Allan Gray
- Type: Private
- Founded: 1973; 53 years ago
- Founder: Allan W.B. Gray
- Headquarters: Cape Town, South Africa
- Area served: Southern Africa
- Key people: Ian Liddle (Chairman)
- Services: Asset management
- AUM: R322.5 billion (31 December 2021)
- Owner: The Allan & Gill Gray Foundation (Controlling interest)
- Website: allangray.co.za

= Allan Gray (company) =

South African investment management firm

Allan Gray, officially Allan Gray Proprietary Limited, is a South African investment management firm, headquartered in Cape Town. The company was founded in 1973, and operates in numerous Southern African countries.

The company offers a range of investment products, including tax-free savings accounts, unit trusts, group savings plans for employers, actively-managed ETFs, retirement annuities, preservation funds, living annuities, endowment policies, and segregated portfolios for institutional investors.

== History ==

Allan Gray Investment Counsel was established in October 1973 by Allan W.B. Gray, securing its first client the following year.

In 1989, in order to expand its global investment capabilities, the company's founder established Orbis Investment Management.

In 1992, the company rebranded to Allan Gray Limited.

In 1996, Allan Gray opened its first office outside of SA, located in Windhoek, Namibia.
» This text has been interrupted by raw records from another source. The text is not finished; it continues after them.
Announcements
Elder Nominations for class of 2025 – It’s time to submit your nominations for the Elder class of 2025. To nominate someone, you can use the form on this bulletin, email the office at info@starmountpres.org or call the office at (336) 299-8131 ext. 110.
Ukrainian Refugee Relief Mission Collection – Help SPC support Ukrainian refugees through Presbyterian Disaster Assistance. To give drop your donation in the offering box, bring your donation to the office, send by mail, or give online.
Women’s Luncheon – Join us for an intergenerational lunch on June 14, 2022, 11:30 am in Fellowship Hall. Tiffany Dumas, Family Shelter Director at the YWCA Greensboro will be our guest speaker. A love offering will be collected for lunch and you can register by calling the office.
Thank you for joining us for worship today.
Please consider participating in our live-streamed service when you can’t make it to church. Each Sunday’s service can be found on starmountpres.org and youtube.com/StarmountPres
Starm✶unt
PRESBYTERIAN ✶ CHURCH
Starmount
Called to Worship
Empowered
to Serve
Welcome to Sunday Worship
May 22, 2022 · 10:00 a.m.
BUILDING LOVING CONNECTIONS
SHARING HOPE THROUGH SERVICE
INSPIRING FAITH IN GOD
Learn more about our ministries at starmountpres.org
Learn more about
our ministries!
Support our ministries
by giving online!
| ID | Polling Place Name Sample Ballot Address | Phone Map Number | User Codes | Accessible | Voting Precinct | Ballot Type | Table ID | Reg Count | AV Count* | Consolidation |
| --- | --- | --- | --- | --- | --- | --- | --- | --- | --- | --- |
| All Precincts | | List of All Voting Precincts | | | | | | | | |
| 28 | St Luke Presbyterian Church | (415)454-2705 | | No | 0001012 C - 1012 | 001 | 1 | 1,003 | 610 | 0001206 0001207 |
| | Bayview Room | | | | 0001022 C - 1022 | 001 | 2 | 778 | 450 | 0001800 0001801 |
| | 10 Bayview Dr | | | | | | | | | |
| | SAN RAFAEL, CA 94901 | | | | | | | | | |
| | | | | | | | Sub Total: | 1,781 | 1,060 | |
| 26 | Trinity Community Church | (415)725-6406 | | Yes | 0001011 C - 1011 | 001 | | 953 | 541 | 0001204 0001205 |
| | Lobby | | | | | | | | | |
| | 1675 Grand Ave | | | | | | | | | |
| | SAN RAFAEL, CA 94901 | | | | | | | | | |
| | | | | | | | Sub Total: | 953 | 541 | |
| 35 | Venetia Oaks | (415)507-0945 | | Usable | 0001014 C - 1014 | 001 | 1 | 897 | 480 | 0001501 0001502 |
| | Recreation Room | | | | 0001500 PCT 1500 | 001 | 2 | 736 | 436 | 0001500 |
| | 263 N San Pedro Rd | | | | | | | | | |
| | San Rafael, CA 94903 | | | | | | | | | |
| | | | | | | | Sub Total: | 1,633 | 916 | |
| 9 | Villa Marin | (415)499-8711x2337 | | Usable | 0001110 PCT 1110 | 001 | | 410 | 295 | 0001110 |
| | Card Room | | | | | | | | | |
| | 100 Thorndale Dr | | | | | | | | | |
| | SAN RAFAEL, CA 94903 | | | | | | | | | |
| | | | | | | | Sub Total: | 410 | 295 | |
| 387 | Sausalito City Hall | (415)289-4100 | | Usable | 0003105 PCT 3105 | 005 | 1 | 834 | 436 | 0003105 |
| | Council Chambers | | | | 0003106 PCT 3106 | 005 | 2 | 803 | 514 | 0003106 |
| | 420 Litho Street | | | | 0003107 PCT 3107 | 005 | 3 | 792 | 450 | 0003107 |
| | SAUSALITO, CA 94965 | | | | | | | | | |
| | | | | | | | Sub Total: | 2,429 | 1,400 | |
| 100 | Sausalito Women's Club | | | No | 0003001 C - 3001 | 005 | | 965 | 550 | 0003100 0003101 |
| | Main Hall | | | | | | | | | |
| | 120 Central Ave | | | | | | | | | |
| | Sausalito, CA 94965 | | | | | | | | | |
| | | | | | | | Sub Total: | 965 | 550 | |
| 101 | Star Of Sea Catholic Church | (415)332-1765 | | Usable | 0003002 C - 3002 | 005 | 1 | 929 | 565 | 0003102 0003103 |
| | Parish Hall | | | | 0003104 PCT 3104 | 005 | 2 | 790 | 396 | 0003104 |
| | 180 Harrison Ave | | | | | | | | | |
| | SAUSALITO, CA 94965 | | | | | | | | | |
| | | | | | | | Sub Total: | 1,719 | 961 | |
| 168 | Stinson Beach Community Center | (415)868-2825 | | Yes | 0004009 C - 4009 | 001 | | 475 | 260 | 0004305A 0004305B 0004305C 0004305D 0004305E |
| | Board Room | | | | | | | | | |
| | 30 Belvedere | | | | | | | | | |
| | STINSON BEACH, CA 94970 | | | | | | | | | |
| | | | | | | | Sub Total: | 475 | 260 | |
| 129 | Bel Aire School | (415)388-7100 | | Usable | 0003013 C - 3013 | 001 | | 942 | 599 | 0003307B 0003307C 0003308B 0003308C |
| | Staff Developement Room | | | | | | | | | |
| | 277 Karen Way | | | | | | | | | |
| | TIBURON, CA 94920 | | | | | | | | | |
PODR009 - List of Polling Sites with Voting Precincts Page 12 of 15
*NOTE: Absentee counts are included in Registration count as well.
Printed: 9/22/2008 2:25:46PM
This was followed by an office in Gaborone, Botswana, in 2004.

== Corporate social responsibility ==

Allan Gray participates in social investments primarily through the Allan Gray Orbis Foundation and E Squared, which are dedicated to the education and financial support of emerging entrepreneurs. The foundation receives an annual donation calculated as 5% of the pre-tax profits from Allan Gray, along with a $150 million endowment from the company's founder.

Additionally, E Squared holds a 20% stake in Allan Gray Limited, a structure intended to allocate resources towards entrepreneurial development and education.